Мы, разумеется, позволили.

Лифт набился битком – не мы одни решили в этот день позавтракать. На всякий случай я втиснулся между Татьяной и Абметовым. На первом (точнее, нулевом) этаже толпа вынесла нас в вестибюль, и на какое-то время я упустил их из виду. Между тем я едва не сшиб нашу вчерашнюю соседку – она собиралась ехать наВерх.
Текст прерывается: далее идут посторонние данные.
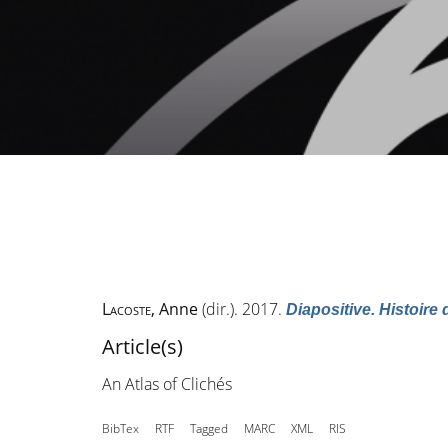
Lacoste
, Anne
(dir.). 2017.
Diapositive. Histoire
Article(s)
An Atlas of Clichés
BibTex
RTF
Tagged
MARC
XML
RIS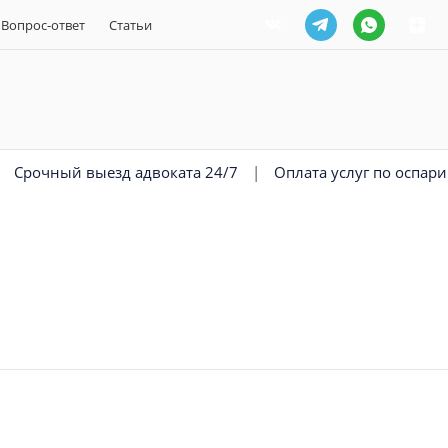
Вопрос-ответ
Статьи
|
Срочный выезд адвоката 24/7
|
Оплата услуг по оспар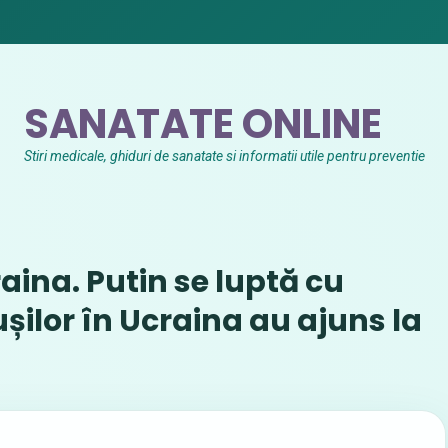
SANATATE ONLINE
Stiri medicale, ghiduri de sanatate si informatii utile pentru preventie
raina. Putin se luptă cu
ușilor în Ucraina au ajuns la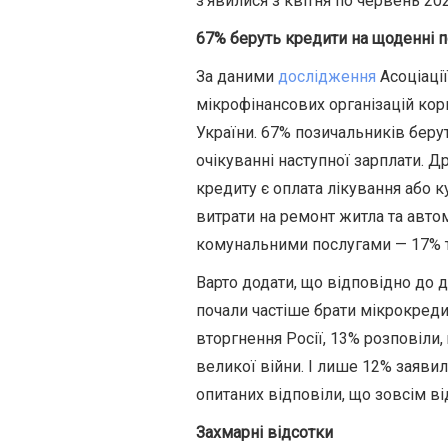
з’явилися з квітня по червень 20
67% беруть кредити на щоденні 
За даними
дослідження
Асоціації
мікрофінансових організацій ко
України. 67% позичальників беру
очікуванні наступної зарплати. 
кредиту є оплата лікування або к
витрати на ремонт житла та автом
комунальними послугами — 17% та
Варто додати, що відповідно до 
почали частіше брати мікрокред
вторгнення Росії, 13% розповіли
великої війни. І лише 12% заяви
опитаних відповіли, що зовсім в
Захмарні відсотки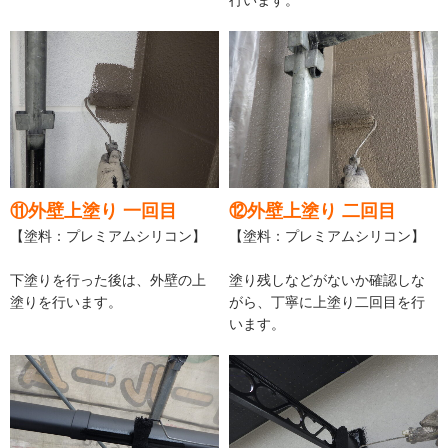
行います。
⑪外壁上塗り 一回目
⑫外壁上塗り 二回目
【塗料：プレミアムシリコン】
【塗料：プレミアムシリコン】
下塗りを行った後は、外壁の上
塗り残しなどがないか確認しな
塗りを行います。
がら、丁寧に上塗り二回目を行
います。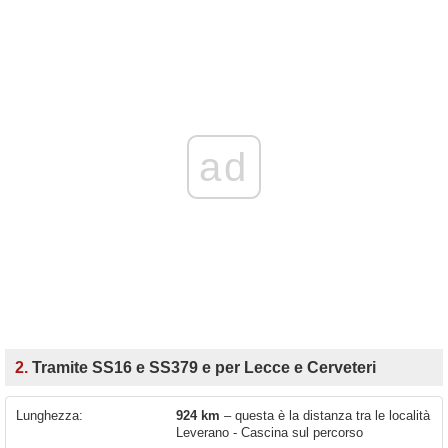
ad
2.
Tramite SS16 e SS379 e per Lecce e Cerveteri
Lunghezza:
924 km
– questa è la distanza tra le località
Leverano - Cascina sul percorso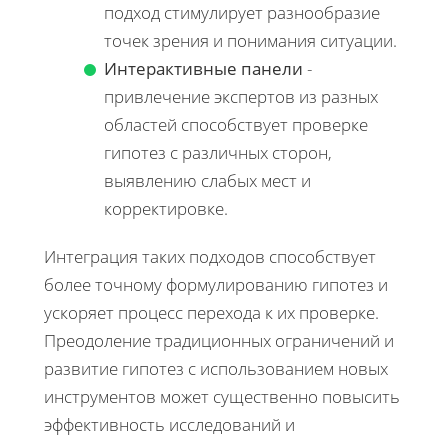
подход стимулирует разнообразие
точек зрения и понимания ситуации.
Интерактивные панели
-
привлечение экспертов из разных
областей способствует проверке
гипотез с различных сторон,
выявлению слабых мест и
корректировке.
Интеграция таких подходов способствует
более точному формулированию гипотез и
ускоряет процесс перехода к их проверке.
Преодоление традиционных ограничений и
развитие гипотез с использованием новых
инструментов может существенно повысить
эффективность исследований и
Стоявший позади нее худощавый смазливый блондин приготовился подхватить ее под руку. К счастью, соседка устояла. Лицо ее, как и вчера, прикрывала короткая вуалетка, но, завидев меня, она вежливо приподняла ее край:

– Доброе утро, – сказала она и сразу же опустила вуалетку.

– Доброе... надеюсь, проблем с ключом у вас больше не будет – в противном случае я готов вам помочь, – галантно предложил я ей свои услуги.

– Думаю, на этот раз все обойдется, – скромно ответила соседка и, одарив меня томным фиалковым взором, направилась к освободившемуся лифту. Я высмотрел в толпе Татьяну и Абметова. Та излагала ему свою инфернальную новость:

– Нами управляет какой-то злой рок: во-первых, мы вас повсюду встречаем, но это еще куда ни шло. Гораздо подозрительней, что сумма номеров наших с вами апартаментов сколько, вы думаете? Шестьсот шестьдесят шесть!

Абметов расхохотался:

– У нас на Земле это сочли бы добрым предзнаменованием!

– Кто ж у вас там теперь у власти в таком случае? – Татьяна сделала страшные глаза.

– Ах, не спрашивайте, скука царствует над нами... – отмахнулся он. Фраза звучала немного пафосно, если это только не цитата. – Пусть хоть тринадцать раз по шестьсот шестьдесят шесть, лишь бы что-нибудь произошло!

– Неужели все так плохо? – удивился я.

– Уж поверьте мне – все именно так и обстоит. Taedium vitae, скука жизни, как говорили древние. Кто потемпераментней – улетают на поиски загадок и разгадок. А домоседы придумывают загадки, не сходя с места. Сказав это, он внимательно посмотрел на меня. "Как ты думаешь, я на что-нибудь намекаю или нет? " – спрашивал его взгляд. Я его мысленно послал. Видимо, он это понял, потому что сразу же повернулся к Татьяне:

– Что будете заказывать? – Этот вопрос был задан обычным способом, то есть вслух.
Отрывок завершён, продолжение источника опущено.